Configurable Input Size#

This feature makes OTX use smaller input resolutions to expedite training and inference times, or opt for larger input size to enhance overall model capabilities.

Rather than manually modifying values within the data pipeline, a streamlined approach is provided. You can change the model’s input size by simply adding an argument during train, eval, or export. Furthermore, when using a model weight trained on an input size other than the default, OTX automatically aligns data pipelines to input size during eval` and export processes.

You can use this feature using the following command:

$ otx train \
      ... \
      params --learning_parameters.input_size input_size

The available input sizes are currently as follows:

64x64 (only for classification)
128x128 (only for classification)
224x224 (only for classification)
256x256
384x384
512x512
768x768
1024x1024
Default (per-model default input size)
Auto (adaptive to dataset statistics)

Adaptive Input Size#

“Auto” mode tries to automatically select the right size based on given dataset statictics.

OTX analyzes the input dataset to get robust statistics.
Input size is initially set to typical large image size.

input_size = large_image_size

(Optionally) Input size is adjusted by object sizes in the dataset, if any. The input size from image size is rescaled accoridng to the ratio of minimum recongnizable object size of models, which is typically 16x16 ~ 32x32, and the typical small object size in the dataset. In short, if objects are 64x64 in general in 512x512 image, it will be down-scaled to 256x256 as 32x32 objects are enough to be detected.

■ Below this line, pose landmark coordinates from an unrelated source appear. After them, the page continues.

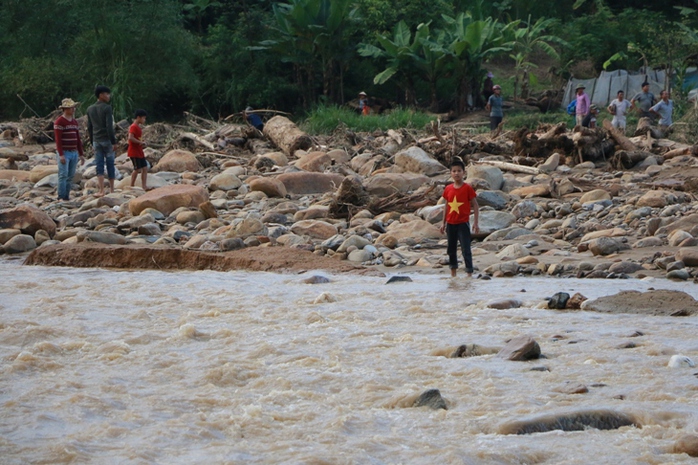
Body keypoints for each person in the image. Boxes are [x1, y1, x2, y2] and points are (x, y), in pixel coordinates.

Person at [440, 159, 479, 278]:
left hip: (463, 223)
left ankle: (469, 273)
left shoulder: (467, 188)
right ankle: (453, 274)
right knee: (451, 249)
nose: (456, 173)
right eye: (454, 171)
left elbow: (475, 205)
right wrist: (443, 223)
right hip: (451, 223)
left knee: (465, 248)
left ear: (464, 172)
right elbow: (446, 205)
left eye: (459, 171)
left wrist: (476, 223)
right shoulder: (448, 189)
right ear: (450, 173)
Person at [87, 85, 117, 197]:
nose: (109, 96)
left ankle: (101, 190)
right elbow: (109, 126)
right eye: (106, 94)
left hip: (96, 140)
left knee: (99, 165)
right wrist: (113, 141)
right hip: (106, 139)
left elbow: (89, 127)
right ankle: (112, 189)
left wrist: (91, 141)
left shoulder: (90, 109)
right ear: (101, 95)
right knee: (110, 163)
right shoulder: (107, 108)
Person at [53, 98, 85, 201]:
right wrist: (61, 154)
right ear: (65, 109)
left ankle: (66, 196)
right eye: (71, 108)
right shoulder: (59, 122)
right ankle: (61, 196)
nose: (73, 109)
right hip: (65, 152)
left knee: (70, 175)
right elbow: (58, 140)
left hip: (74, 152)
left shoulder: (74, 122)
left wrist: (81, 153)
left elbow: (78, 139)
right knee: (63, 175)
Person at [128, 109, 149, 191]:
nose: (144, 120)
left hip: (139, 151)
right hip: (134, 151)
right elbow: (130, 138)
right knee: (137, 169)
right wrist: (140, 142)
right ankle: (131, 185)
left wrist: (141, 143)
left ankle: (144, 185)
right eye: (143, 118)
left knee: (144, 167)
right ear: (138, 117)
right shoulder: (133, 127)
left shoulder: (138, 127)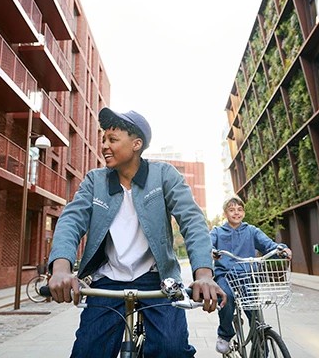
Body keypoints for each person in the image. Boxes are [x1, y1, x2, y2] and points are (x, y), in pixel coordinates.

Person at [46, 107, 227, 357]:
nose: (104, 146)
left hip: (157, 278)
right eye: (103, 140)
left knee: (171, 349)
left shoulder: (164, 175)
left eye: (112, 139)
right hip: (107, 280)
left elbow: (192, 220)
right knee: (88, 350)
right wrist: (61, 268)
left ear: (136, 144)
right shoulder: (94, 181)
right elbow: (71, 220)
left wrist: (204, 274)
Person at [210, 196, 293, 354]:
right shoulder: (217, 231)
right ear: (225, 213)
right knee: (226, 297)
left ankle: (261, 343)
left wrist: (281, 250)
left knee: (254, 310)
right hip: (226, 275)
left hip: (248, 275)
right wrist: (211, 251)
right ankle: (225, 334)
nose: (236, 213)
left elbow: (268, 245)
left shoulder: (251, 230)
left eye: (239, 209)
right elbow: (208, 244)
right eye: (232, 210)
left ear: (244, 212)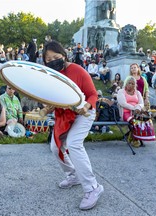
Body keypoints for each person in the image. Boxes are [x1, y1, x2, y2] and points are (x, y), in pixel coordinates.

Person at [42, 40, 103, 210]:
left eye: (56, 56)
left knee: (74, 144)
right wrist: (47, 107)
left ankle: (92, 188)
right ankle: (73, 175)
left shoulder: (77, 70)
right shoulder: (51, 75)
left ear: (64, 54)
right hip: (64, 115)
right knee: (55, 148)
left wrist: (86, 106)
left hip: (84, 113)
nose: (53, 60)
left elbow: (92, 94)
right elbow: (53, 98)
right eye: (48, 58)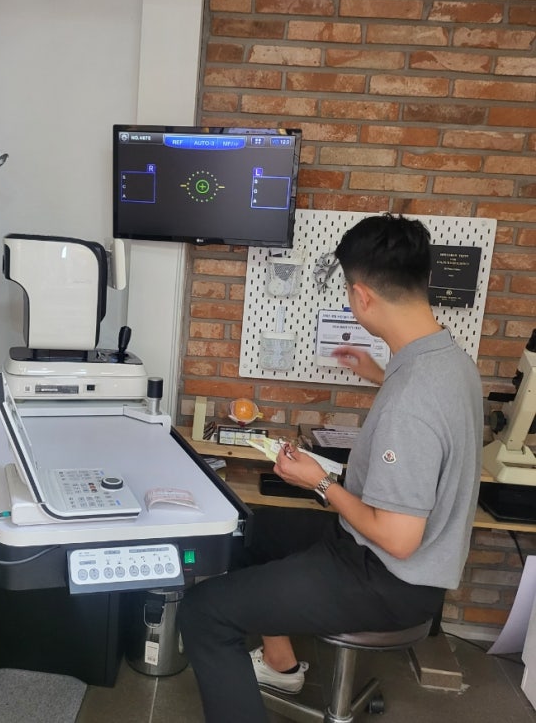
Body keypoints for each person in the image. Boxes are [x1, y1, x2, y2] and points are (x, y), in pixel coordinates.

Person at [178, 213, 483, 723]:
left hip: (387, 578)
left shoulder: (412, 399)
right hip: (381, 557)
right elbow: (426, 411)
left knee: (203, 612)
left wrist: (318, 482)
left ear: (361, 296)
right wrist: (378, 375)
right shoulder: (447, 360)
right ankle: (280, 664)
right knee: (249, 529)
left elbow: (399, 539)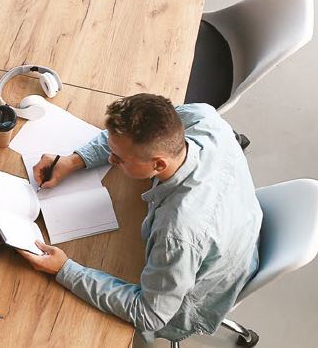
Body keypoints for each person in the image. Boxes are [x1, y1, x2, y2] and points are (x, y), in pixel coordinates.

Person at [20, 95, 262, 344]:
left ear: (158, 164)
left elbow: (150, 314)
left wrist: (65, 269)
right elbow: (126, 141)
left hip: (204, 287)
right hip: (237, 222)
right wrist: (75, 161)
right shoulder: (204, 117)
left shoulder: (177, 234)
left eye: (119, 159)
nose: (111, 160)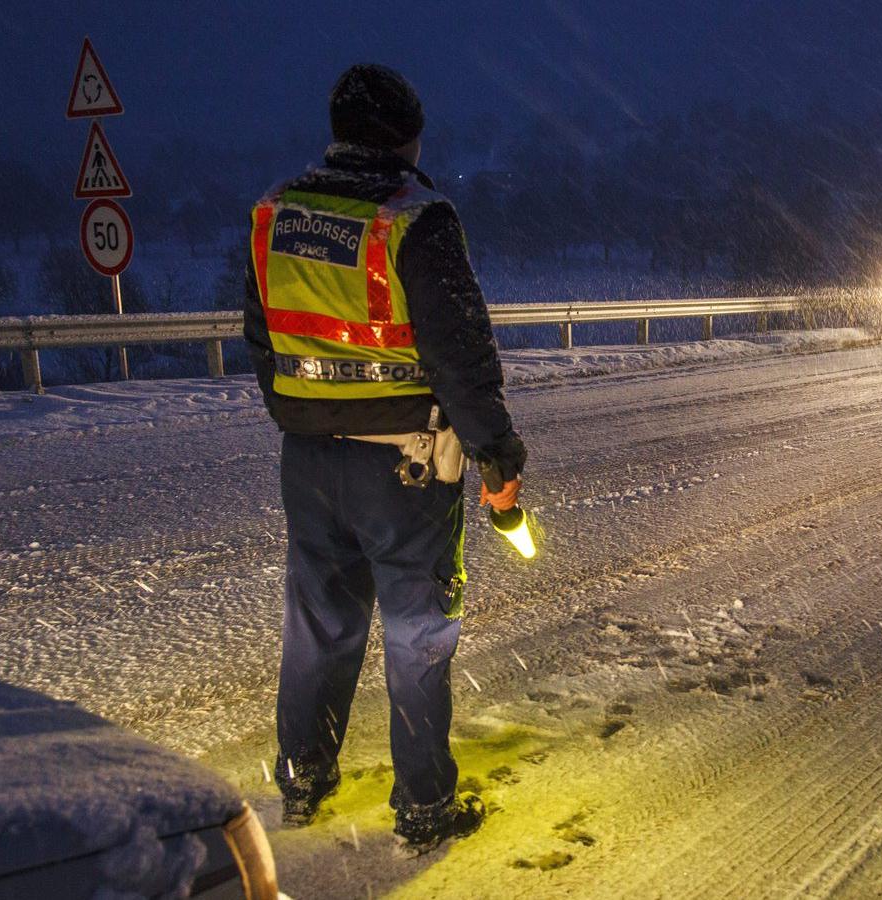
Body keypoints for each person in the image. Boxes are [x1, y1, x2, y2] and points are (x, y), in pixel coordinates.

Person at [242, 63, 526, 852]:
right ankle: (425, 805)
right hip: (404, 463)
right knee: (418, 630)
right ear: (408, 136)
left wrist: (304, 411)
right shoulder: (417, 218)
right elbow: (460, 355)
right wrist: (497, 456)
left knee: (318, 624)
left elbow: (261, 336)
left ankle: (302, 775)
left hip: (307, 458)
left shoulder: (275, 213)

input_size = input_size * MIN_RECOGNIZABLE_OBJECT_SIZE / small_object_size

Select the closest size from standard preset sizes
Restrict scale-up

input_size = min(input_size, default_model_input_size)

Note

Using smaller input size with datasets having lower image resolutions or larger objects can yield a speed advantage with minimal impact on model performance. But note that the choice of small input size can potentially influence model performance based on the task, model architecture, and dataset characteristics.